To describe the features of a new, pathologically distinctive, acquired myopathy with an unusual pattern of scattered necrotic muscle fibers that are neighbored, surrounded, or invaded, by large, often multinucleated, histiocytic cells.

METHODS

Retrospective review of records and muscle pathology of 4 patients.

RESULTS

Clinical features common to our patients included muscle pain and proximal, symmetric, moderate to severe, weakness in the arms and legs progressing over 1-4 weeks. Patients had other associated systemic disorders, including anemia in all, and hemophagocytic lymphohistiocytosis, hepatic disease, Raynaud phenomenon, metastatic cancer, and cardiomyopathy, in 1 patient each. Serum creatine kinase (CK) levels at presentation were very high, ranging from 10,000 to 102,000 U/L. Three patients improved within 3 months after treatment. Muscle pathology included scattered necrotic muscle fibers with cytoplasm that stained for C complement, especially around fiber peripheries, pale on nicotinamide adenine dinucleotide and often dark on hematoxylin & eosin.
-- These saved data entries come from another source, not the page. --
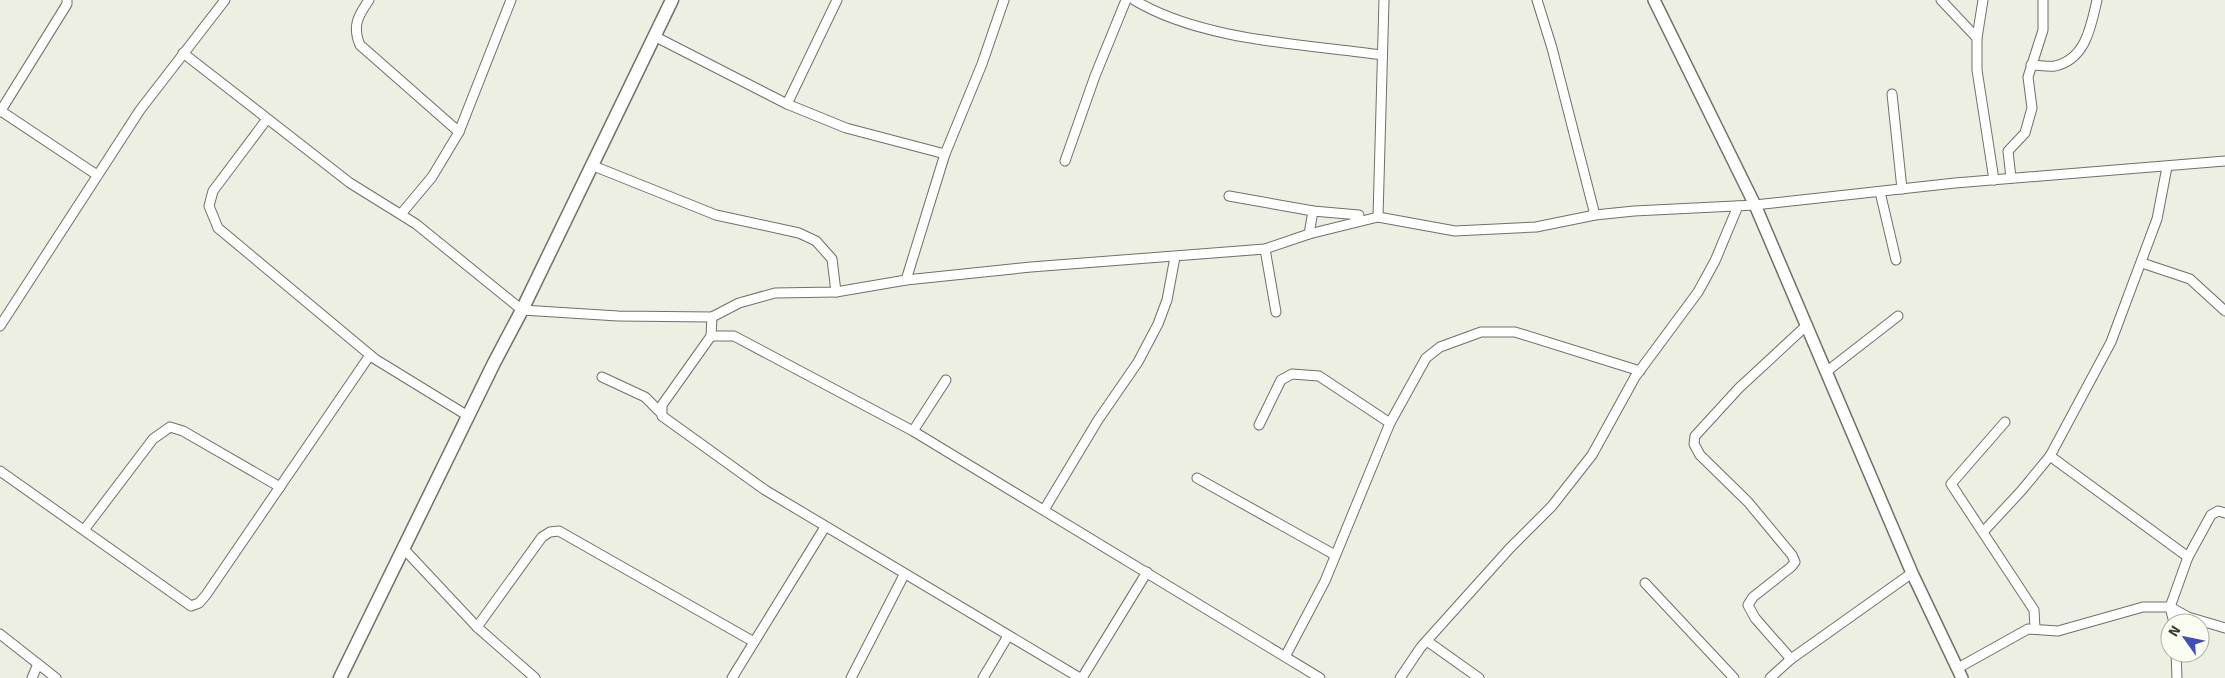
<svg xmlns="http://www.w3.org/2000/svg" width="2225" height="678" font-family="Signika,sans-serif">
	<rect width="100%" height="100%" fill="#eeefe3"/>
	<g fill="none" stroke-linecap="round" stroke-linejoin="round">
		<defs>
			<g id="minor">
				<path d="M 369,0 C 358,16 352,26 360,45 L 459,132"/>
				<path d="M 1134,0 C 1202,41 1304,44 1382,55"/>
				<polyline points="1537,0 1552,48 1595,215"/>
				<polyline points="1941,0 1977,38"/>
				<polyline points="1983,0 1977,38 1977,70 1994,180"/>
				<polyline points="654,36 787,104 846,128 945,154"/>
				<polyline points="183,53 350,183 416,224 522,310 618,316 712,317 739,303 775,293 836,292 906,280 1031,267 1265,249 1309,234 1378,217 1455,231 1536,227 1595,215 1634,211 1755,205 1955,183 2225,161"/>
				<path d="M 2031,65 C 2038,65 2048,67 2055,66 C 2086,59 2091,26 2097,0"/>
				<polyline points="1892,94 1902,189"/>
				<polyline points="787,104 837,0"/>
				<polyline points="1,111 97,175"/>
				<polyline points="0,112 67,4 67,0"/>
				<polyline points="267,119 213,191 209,206 218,228 375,359 468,416"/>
				<polyline points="1065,161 1095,76 1126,0"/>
				<polyline points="591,165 716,215 799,233 816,241 832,259 836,292"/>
				<polyline points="2011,178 2008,151 2025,133 2032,108 2028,77 2043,30 2043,0"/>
				<polyline points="1880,192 1896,260"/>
				<polyline points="1229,196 1313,211 1359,215"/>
				<polyline points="401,214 432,177 459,132 511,0"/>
				<polyline points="1378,217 1384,0"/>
				<polyline points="1309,234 1313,211"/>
				<polyline points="1265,249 1276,312"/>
				<polyline points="2142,263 2190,279 2225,311"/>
				<polyline points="906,280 945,154 982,64 1004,0"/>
				<polyline points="712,317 711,336 662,405 662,416 765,490 1080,678"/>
				<polyline points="0,326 140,110 225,0"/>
				<polyline points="711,336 734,336 913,431 1320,678"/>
				<polyline points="1826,372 1898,316"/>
				<polyline points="602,377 645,397 661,413"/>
				<polyline points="2005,422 1951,484 2034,610 2035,628"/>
				<polyline points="1259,425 1281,380 1292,374 1319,376 1390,423"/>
				<polyline points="913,431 946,380"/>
				<polyline points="2050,456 2188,557"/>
				<polyline points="0,471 191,606 199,603 206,595 370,355"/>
				<polyline points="1197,478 1335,555"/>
				<polyline points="1044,510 1098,420 1138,362 1158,324 1167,300 1175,257"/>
				<polyline points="84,530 153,439 170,427 183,431 280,487"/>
				<polyline points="1983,532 2022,490 2050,456 2111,342 2157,219 2167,167"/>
				<polyline points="403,548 477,627 535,678"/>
				<polyline points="1645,583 1734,678"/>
				<polyline points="2174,623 2170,607 2188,557 2211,515 2218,511 2225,513"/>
				<polyline points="477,627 542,537 550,532 559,531 754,642"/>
				<polyline points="0,634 56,678"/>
				<polyline points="1427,641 1479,678"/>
				<polyline points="2176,653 2177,678"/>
				<polyline points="1286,655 1325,581 1390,423 1426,358 1440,347 1481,332 1515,332 1640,371"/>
				<polyline points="1791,659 1755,618 1748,605 1753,597 1791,567 1795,562 1792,555 1748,502 1700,455 1694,444 1695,436 1739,388 1807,325"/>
				<polyline points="1958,668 2028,629 2058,631 2143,607 2170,607 2188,617 2225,628"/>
				<polyline points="32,678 38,664"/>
				<polyline points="732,678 825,527"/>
				<polyline points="851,678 904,575"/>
				<polyline points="983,678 1008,636"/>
				<polyline points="1082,678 1147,572"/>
				<polyline points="1400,678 1421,647 1510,548 1552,506 1592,455 1635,377 1698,292 1715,261 1738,206"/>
				<polyline points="1770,678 1791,659 1912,573"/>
			</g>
			<polyline id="tertiary" points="1654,0 1755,205 1912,573 1962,678"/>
			<polyline id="secondary" points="340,678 494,363 522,310 672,0"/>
		</defs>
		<use href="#minor" stroke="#707066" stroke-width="11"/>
		<use href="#tertiary" stroke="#707066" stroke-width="14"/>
		<use href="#secondary" stroke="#707066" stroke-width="15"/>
		<use href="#minor" stroke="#fff" stroke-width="9"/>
		<use href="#tertiary" stroke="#fff" stroke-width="11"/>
		<use href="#secondary" stroke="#fff" stroke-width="12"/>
	</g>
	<g transform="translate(2185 638) rotate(303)"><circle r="24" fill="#fcfdf1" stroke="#aeaea5"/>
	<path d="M0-4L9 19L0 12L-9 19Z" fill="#3f4dc1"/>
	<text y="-8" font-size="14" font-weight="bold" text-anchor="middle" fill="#383834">N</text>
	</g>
</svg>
Large, often multinucleated, cells with features of histiocytes, including anatomical features on electron microscopy and immunostaining for major histocompatibility complex Class I and histiocyte markers (HAM56, CD68, CD163, and S100), were usually closely apposed to the surface of, or invaded, necrotic myofibers.

CONCLUSIONS

Patients with large-histiocyte-associated myopathy (LHIM) had a subacute onset of proximal predominant weakness, associated systemic disorders, very high serum CK, and a pathologically distinctive pattern of large histiocyte-associated muscle fiber necrosis. LHIM may be caused by an autoimmune, histiocyte-mediated attack directed against muscle fibers.